Tus tareas:
**a)** ¿Qué dos agravantes menciona el texto sobre las protestas de 2019 respecto a la realidad diaria de gran parte de la sociedad?
**b)** ¿Puedes proseguir el texto sobre las protestas de 2019 a partir de su última frase?

Fragmento para leer:
+ + +
Será necesario construir un nuevo contrato social que contemple los derechos de las mujeres y la sostenibilidad

Un grupo de policías arrestan a un manifestante durante una noche de protestas en Hong Kong, el 24 de diciembre del 2019

Un grupo de policías arrestan a un manifestante durante una noche de protestas en Hong Kong, el 24 de diciembre del 2019 / periodico

El año 2019 ha sido movido en muchos lugares del planeta: las protestas en las calles de Hong Kong, en diversos países de América Latina, en Francia, o en Oriente Próximo son, sin duda, un toque de atención. Quizás no han sido tan intensas como las protestas juveniles de finales de los años 60, pero sí lo suficientemente multitudinarias para que no pasen desapercibidas a los poderes formales e informales a escala global. El mundo suma un par de generaciones perdidas en muchos estratos socioeconómicos: los que sufrieron con mayor intensidad la crisis financiera del 2008 y los que siguen sufriendo la manera como se ha salido de esa hecatombe: mayor desigualdad, peor precio del trabajo, más precariedad, doble rasero para valorar el trabajo de las mujeres, menos protección social, peor educación y peor sanidad. No hay que dibujar un panorama uniformemente negro, pero sí tener en cuenta que para gran parte de la sociedad esa es la realidad de cada día. Con dos agravantes: el acceso al trabajo ya no asegura el acceso al bienestar y no hay ningún elemento que prometa un futuro mejor a medio plazo. Muchos de los que se han manifestado este año en los cinco continentes forman parte de una generación que va a vivir objetivamente peor que sus antecesoras. Ese es el núcleo del problema.
+ + +
Datos proporcionados:

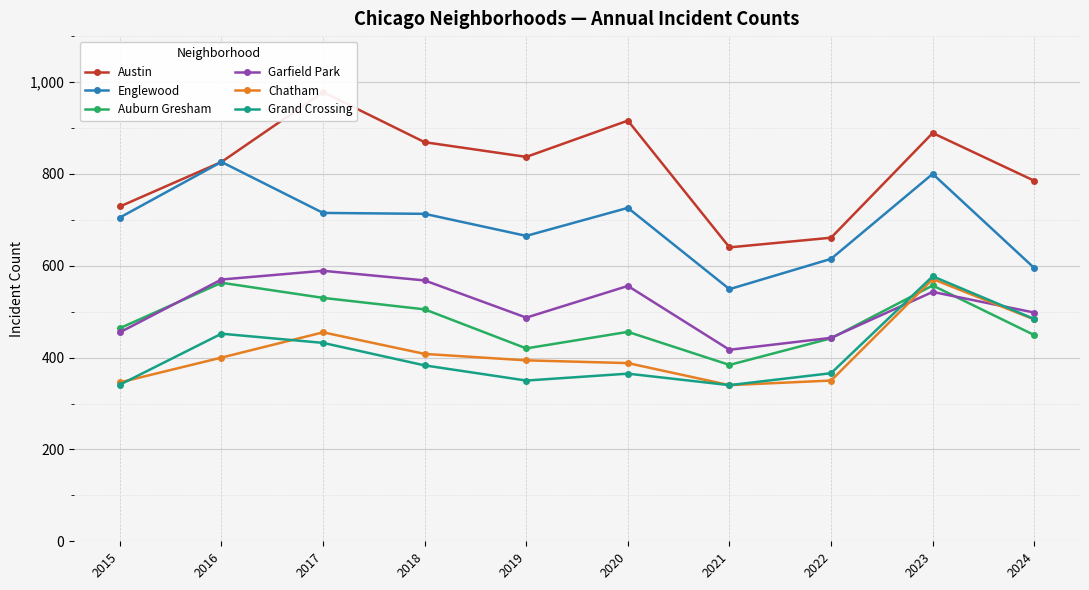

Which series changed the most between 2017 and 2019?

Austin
+ + +
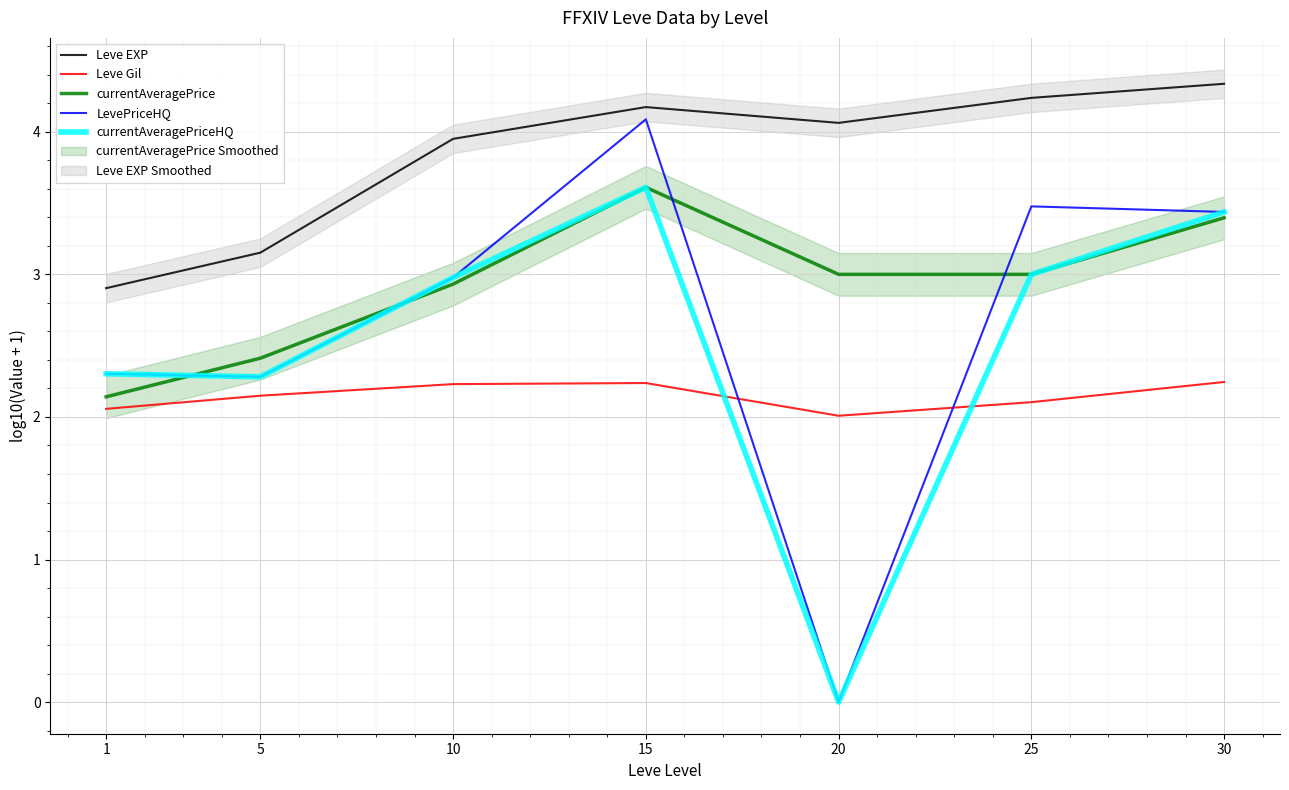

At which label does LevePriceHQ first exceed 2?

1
+ + +
Resultados del ejercicio:
**a)** El acceso al trabajo ya no asegura el acceso al bienestar y no hay ningún elemento que prometa un futuro mejor a medio plazo.

**b)**
Muchas de las protestas de estos meses han tenido una dimensión inédita, que no se repetía desde los años más duros de la crisis. La razón es que la recuperación no está redistribuyendo la riqueza sino la miseria en muchos casos. Es lógico que, ante esta situación, crezcan las protestas que se canalizan en dos direcciones aparentemente contradictorias: los populismos, habitualmente vinculados a la extrema derecha, y los movimientos antisistema generalmente próximos a la extrema izquierda. Ambas formas de expresión son igualmente estériles. La respuesta a estos grandes retos vendrá desde la transformación de las estructuras económicas y, especialmente, políticas. Y se sustentará, como avisan los expertos, en dos grandes puntales: el feminismo y el ecologismo. Es decir, en el combate desde la esfera política contra la emergencia climática y contra la violencia machista. Estas dos grandes luchas hallarán solución a partir de una radical defensa de los derechos civiles y de una nueva forma de organización económica que se base en la idea de sostenibilidad, no solo ambiental sino también social.

Los movimientos sociales empujan. Y hacen bien siempre que no asuman planteamientos violentos. Pero una vez expresada la ira, es necesario reconstruir un gran contrato social que contemple los derechos de las mujeres y la sostenibilidad. Hace un siglo, los grandes desequilibrios económicos y el capitalismo sin trabas dieron pie a dos grandes formas de totalitarismo. Pero el progreso llegó con la paz, en base a grandes acuerdos entre capital y trabajo, entre generaciones y entre Estados. La ira debe pues encauzarse políticamente y también desde los sindicatos y las patronales para transformar, que no es tan vistoso como revolucionar pero es mucho más efectivo.